How do I keep the vector database in sync with my source documents?

Implement a webhook or scheduled job that detects document changes (create, update, delete) and triggers the ingestion pipeline. For deletions, use the vector database's deleteOne or deleteMany API with the document's ID prefix. For updates, delete the old vectors and upsert the new ones. Tools like Sanity's GROQ-powered webhooks or GitHub Actions make this straightforward to automate.

Is this architecture suitable for multi-tenant applications?

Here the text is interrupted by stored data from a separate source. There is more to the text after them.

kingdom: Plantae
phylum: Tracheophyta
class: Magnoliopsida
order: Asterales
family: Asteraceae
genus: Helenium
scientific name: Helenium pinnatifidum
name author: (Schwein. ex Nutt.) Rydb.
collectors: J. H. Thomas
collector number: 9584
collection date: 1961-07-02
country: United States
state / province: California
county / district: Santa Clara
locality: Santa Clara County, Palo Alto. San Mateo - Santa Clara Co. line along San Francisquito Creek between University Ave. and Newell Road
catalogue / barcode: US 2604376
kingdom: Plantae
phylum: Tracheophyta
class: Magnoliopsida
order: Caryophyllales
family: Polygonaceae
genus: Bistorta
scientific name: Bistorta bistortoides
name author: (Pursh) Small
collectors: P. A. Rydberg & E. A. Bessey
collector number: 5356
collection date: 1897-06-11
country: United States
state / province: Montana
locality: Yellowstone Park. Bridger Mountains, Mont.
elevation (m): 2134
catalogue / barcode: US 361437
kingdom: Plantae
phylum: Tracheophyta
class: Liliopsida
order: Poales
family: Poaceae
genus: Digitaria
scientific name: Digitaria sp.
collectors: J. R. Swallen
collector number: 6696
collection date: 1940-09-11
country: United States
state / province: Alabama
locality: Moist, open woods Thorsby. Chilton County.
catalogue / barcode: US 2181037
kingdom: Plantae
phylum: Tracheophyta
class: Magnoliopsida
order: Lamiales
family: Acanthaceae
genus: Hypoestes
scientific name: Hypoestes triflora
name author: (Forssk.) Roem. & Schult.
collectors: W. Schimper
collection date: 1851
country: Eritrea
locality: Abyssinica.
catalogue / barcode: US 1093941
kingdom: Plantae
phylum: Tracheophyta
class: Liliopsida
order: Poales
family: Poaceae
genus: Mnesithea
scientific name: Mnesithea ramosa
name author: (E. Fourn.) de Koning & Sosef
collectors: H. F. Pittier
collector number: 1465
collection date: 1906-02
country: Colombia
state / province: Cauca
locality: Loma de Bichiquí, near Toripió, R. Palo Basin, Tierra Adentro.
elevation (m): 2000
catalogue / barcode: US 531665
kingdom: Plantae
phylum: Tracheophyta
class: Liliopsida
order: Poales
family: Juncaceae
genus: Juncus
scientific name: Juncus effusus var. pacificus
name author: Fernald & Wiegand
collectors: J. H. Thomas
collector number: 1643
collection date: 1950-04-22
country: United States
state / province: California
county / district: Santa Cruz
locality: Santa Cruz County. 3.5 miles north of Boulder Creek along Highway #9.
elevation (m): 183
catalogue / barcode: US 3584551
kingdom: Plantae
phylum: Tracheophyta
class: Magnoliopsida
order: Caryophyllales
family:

Yes, with proper namespace or metadata isolation. Pinecone supports namespaces — each tenant gets their own namespace, and queries are scoped to that namespace. Upstash Vector supports namespaces as well. Alternatively, store a tenantId field in every vector's metadata and include it as a mandatory filter on every query. Never allow cross-tenant retrieval.

Conclusion

You have now built a complete Next.js RAG application — from document ingestion and vector storage through retrieval, LLM integration, and a streaming chat UI, all the way to a Vercel deployment. The architecture you have implemented is production-ready and scales gracefully: swap the embedding model, change the LLM provider, or migrate vector databases with minimal code changes thanks to the clean abstractions in lib/.

The most important thing to remember is that RAG quality is primarily a retrieval problem, not a generation problem. Invest time in your chunking strategy, experiment with topK, add re-ranking, and monitor what gets retrieved. A well-tuned retrieval pipeline will outperform a more powerful LLM with poor retrieval every time.

From here, consider exploring agentic RAG — where the LLM decides whether to retrieve, what query to use, and whether to retrieve again based on the initial results. Libraries like LangGraph and the Vercel AI SDK's tool-calling primitives make this pattern accessible without leaving the Next.js ecosystem.